The inception of Thinkbox - no-one believed it would be possible to get all TV sales heads pulling together.

- What was your company's biggest success story of 2005?

Living TV as Broadcast Channel of the Year, ids holding Campaign and Media Week Sales Team of the Year Awards, market-eclipsing revenue growth, 34 "non-spot" advertising relationships across Flextech and UKTV, and our best ever "upfront" negotiations for 2006.

- How closely do you work with programming teams at the stations you represent?

Hand in glove. Ids is a full-service sales team with our own production unit delivering integrated marketing solutions across all our channels. Ids' channel teams underpin our strong, channel-led sell.

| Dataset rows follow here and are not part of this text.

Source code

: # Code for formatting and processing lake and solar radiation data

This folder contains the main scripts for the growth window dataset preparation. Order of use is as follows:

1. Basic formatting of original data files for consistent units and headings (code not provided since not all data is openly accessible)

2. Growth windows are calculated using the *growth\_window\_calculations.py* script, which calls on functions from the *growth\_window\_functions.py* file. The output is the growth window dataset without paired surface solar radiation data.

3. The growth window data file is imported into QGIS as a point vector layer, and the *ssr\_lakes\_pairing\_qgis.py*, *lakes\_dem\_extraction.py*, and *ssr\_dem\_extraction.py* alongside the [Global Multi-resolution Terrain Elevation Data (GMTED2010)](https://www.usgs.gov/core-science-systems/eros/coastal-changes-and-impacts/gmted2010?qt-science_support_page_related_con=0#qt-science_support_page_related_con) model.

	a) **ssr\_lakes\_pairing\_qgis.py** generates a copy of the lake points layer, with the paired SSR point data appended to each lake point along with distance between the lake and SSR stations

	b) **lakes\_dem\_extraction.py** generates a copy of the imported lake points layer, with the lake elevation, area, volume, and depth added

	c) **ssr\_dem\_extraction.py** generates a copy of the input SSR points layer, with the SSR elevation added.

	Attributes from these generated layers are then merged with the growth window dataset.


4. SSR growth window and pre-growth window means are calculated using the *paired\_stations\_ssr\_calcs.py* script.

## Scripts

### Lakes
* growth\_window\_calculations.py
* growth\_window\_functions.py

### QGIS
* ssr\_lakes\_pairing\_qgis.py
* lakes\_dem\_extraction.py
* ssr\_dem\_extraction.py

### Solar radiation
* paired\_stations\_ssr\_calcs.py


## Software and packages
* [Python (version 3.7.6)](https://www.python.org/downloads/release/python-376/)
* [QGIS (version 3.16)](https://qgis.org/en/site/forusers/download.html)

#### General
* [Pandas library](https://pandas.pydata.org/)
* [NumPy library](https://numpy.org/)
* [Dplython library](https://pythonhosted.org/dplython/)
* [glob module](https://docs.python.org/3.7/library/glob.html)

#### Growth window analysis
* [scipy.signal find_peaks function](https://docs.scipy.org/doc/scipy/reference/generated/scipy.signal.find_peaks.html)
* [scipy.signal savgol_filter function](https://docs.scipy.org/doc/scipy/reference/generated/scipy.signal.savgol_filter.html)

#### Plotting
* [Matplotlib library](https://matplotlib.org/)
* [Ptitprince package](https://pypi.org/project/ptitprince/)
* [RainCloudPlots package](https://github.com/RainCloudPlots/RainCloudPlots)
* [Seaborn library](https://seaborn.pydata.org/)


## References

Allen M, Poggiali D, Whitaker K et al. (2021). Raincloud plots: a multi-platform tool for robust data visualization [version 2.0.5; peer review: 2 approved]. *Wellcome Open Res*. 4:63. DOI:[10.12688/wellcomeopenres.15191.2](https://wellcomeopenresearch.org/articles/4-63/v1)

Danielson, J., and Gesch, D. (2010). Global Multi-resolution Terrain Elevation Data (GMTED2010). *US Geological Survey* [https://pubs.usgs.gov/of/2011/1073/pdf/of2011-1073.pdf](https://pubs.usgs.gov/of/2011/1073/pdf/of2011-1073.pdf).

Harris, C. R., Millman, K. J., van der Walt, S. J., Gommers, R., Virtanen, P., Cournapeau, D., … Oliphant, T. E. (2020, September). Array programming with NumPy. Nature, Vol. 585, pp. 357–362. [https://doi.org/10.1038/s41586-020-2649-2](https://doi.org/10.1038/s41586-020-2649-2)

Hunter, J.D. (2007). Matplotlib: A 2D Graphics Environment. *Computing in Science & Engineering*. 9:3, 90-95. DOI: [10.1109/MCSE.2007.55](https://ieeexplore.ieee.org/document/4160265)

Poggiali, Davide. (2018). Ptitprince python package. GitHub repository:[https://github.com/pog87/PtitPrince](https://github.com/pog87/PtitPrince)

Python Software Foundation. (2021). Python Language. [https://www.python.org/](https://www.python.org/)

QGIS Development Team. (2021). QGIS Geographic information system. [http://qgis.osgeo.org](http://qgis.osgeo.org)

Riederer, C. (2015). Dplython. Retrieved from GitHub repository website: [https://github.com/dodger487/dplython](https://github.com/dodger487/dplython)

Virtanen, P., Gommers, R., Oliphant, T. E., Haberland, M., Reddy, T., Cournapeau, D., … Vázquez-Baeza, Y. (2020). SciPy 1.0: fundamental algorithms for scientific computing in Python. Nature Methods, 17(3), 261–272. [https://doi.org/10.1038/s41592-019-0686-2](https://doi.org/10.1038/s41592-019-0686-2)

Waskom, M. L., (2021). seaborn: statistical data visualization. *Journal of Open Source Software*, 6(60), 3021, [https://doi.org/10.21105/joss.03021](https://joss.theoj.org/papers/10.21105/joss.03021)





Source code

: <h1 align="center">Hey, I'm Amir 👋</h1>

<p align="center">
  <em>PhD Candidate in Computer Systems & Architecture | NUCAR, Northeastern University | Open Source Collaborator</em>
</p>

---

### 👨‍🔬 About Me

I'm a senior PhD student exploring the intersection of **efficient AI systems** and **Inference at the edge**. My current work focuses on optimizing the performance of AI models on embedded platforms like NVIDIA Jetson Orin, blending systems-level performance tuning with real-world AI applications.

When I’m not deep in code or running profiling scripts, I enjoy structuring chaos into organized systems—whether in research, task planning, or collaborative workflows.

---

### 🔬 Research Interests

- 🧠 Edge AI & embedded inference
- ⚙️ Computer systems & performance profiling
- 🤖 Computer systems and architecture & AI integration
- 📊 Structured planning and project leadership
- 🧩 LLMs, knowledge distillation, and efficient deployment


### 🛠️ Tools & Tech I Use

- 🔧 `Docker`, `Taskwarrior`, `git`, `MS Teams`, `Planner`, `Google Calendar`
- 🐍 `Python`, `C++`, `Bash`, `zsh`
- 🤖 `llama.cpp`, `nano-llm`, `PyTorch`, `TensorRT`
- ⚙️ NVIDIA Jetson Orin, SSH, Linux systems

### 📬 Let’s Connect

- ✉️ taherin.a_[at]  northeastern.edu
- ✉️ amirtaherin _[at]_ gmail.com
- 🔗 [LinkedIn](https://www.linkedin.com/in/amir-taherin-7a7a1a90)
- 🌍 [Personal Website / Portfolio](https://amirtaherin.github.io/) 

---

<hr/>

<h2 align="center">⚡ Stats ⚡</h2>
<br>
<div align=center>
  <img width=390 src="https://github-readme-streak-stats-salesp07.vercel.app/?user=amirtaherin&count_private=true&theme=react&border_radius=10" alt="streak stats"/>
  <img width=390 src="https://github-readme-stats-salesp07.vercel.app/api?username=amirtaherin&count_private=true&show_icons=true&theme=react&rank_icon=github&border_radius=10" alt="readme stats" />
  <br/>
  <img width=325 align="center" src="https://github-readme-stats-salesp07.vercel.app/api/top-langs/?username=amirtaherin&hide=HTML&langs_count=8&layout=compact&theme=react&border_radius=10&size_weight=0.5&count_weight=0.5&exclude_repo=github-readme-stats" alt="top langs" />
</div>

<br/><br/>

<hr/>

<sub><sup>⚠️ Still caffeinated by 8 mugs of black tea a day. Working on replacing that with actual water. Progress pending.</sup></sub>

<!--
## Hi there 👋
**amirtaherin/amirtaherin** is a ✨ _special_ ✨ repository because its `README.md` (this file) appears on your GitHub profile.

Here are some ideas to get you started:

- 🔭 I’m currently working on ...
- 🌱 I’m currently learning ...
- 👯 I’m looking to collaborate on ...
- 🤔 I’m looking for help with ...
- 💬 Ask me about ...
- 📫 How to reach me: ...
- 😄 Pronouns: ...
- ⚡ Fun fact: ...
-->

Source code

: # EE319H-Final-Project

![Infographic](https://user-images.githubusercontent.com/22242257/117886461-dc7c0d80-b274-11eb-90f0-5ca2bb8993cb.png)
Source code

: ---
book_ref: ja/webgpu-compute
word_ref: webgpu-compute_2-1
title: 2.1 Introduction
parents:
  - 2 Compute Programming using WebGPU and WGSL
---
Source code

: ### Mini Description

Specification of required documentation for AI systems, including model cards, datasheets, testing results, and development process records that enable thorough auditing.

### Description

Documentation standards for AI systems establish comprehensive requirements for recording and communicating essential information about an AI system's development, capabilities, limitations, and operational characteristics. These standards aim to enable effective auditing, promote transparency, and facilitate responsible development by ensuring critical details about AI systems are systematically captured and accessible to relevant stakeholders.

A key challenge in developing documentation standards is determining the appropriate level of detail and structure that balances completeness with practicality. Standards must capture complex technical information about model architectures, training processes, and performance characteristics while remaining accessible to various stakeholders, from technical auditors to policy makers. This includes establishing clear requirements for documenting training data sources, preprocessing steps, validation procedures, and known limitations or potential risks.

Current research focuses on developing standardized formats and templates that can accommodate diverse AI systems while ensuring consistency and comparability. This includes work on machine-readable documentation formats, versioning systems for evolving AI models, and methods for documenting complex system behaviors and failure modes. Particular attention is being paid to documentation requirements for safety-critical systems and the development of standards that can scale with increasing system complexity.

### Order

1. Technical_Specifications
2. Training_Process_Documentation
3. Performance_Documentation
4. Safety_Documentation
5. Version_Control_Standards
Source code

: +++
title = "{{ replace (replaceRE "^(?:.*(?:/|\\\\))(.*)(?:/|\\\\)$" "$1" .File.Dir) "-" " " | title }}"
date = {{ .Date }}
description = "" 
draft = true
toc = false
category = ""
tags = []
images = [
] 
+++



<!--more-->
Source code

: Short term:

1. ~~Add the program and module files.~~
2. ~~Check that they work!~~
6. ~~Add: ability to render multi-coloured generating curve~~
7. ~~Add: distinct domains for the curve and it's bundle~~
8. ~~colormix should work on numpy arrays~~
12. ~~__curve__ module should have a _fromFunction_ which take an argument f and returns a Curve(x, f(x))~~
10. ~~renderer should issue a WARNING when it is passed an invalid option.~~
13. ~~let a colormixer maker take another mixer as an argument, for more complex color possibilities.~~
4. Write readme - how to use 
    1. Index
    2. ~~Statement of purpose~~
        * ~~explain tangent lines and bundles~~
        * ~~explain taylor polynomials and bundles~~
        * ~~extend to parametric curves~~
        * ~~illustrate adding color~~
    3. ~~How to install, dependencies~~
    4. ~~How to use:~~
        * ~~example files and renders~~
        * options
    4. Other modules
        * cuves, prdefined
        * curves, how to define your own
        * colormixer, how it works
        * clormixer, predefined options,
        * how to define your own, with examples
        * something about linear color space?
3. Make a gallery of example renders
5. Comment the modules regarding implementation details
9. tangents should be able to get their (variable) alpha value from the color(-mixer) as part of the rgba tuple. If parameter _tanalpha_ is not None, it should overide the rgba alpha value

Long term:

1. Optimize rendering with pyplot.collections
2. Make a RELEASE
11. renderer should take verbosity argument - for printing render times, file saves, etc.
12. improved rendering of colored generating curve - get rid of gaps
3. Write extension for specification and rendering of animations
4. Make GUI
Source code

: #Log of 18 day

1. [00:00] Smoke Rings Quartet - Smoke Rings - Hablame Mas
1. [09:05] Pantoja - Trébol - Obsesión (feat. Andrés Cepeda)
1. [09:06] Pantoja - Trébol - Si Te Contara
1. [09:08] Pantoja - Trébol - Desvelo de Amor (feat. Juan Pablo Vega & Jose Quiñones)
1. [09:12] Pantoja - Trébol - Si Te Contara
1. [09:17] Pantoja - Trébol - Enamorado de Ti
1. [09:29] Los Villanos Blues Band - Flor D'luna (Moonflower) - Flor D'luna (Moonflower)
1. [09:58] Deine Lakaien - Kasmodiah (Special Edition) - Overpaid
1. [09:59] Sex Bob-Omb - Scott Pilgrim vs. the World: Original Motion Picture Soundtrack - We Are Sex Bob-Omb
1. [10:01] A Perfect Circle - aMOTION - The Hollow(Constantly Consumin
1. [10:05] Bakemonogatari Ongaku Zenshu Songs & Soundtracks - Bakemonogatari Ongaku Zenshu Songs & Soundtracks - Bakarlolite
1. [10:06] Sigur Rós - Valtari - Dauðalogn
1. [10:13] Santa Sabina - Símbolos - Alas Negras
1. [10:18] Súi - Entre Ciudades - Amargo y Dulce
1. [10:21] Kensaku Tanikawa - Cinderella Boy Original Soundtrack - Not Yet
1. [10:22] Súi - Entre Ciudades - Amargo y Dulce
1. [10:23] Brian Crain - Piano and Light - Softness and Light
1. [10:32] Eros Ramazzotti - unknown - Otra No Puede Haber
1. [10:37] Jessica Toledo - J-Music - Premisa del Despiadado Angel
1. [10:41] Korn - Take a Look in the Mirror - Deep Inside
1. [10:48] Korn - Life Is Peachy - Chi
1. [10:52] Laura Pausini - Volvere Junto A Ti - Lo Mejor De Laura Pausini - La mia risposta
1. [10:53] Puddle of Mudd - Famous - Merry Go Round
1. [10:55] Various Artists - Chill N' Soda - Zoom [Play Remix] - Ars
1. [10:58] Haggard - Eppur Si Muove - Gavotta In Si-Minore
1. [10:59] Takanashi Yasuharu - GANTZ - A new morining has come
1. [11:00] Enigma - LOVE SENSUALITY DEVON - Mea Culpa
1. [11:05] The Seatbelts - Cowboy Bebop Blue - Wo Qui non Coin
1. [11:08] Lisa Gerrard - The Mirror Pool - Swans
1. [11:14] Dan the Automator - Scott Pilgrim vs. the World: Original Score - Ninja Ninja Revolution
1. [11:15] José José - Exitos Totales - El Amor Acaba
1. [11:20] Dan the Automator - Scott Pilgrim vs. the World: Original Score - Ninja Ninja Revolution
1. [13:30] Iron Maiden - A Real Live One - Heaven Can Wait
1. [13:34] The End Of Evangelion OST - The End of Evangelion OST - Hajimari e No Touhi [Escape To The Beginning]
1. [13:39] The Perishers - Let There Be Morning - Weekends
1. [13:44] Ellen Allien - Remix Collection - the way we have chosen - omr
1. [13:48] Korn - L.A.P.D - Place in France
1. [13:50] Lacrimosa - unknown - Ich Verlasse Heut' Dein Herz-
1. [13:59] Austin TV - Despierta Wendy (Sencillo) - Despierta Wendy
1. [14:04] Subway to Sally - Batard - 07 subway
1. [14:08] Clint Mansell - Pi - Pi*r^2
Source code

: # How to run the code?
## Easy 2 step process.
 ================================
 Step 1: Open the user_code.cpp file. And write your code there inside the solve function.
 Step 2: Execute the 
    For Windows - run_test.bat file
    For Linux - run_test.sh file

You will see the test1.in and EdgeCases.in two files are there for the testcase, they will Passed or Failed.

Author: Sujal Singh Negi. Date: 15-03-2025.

- What in TV is interesting clients the most at the moment?

Return on investment and "the new medium of television", and how our dynamic medium can be more effectively utilised. Also, the increasing divide in value of consumer terms between pay- and free TV.

- How did you come to work in the television industry?

Love of telly and the TVS graduate trainee scheme.

- What's the best thing about your job?

Constant change, fabulous people, challenging environment, ambitious business, supportive shareholders, and (still) much fun!

- What is your favourite TV programme?

Boston Legal (Living TV), The Catherine Tate Show (UKTV Gold), The Thick Of It (BBC2 and UKTV soon).

- How do you unwind after work?

Red wine, hot curry, great TV, and the loving company of my beautiful family.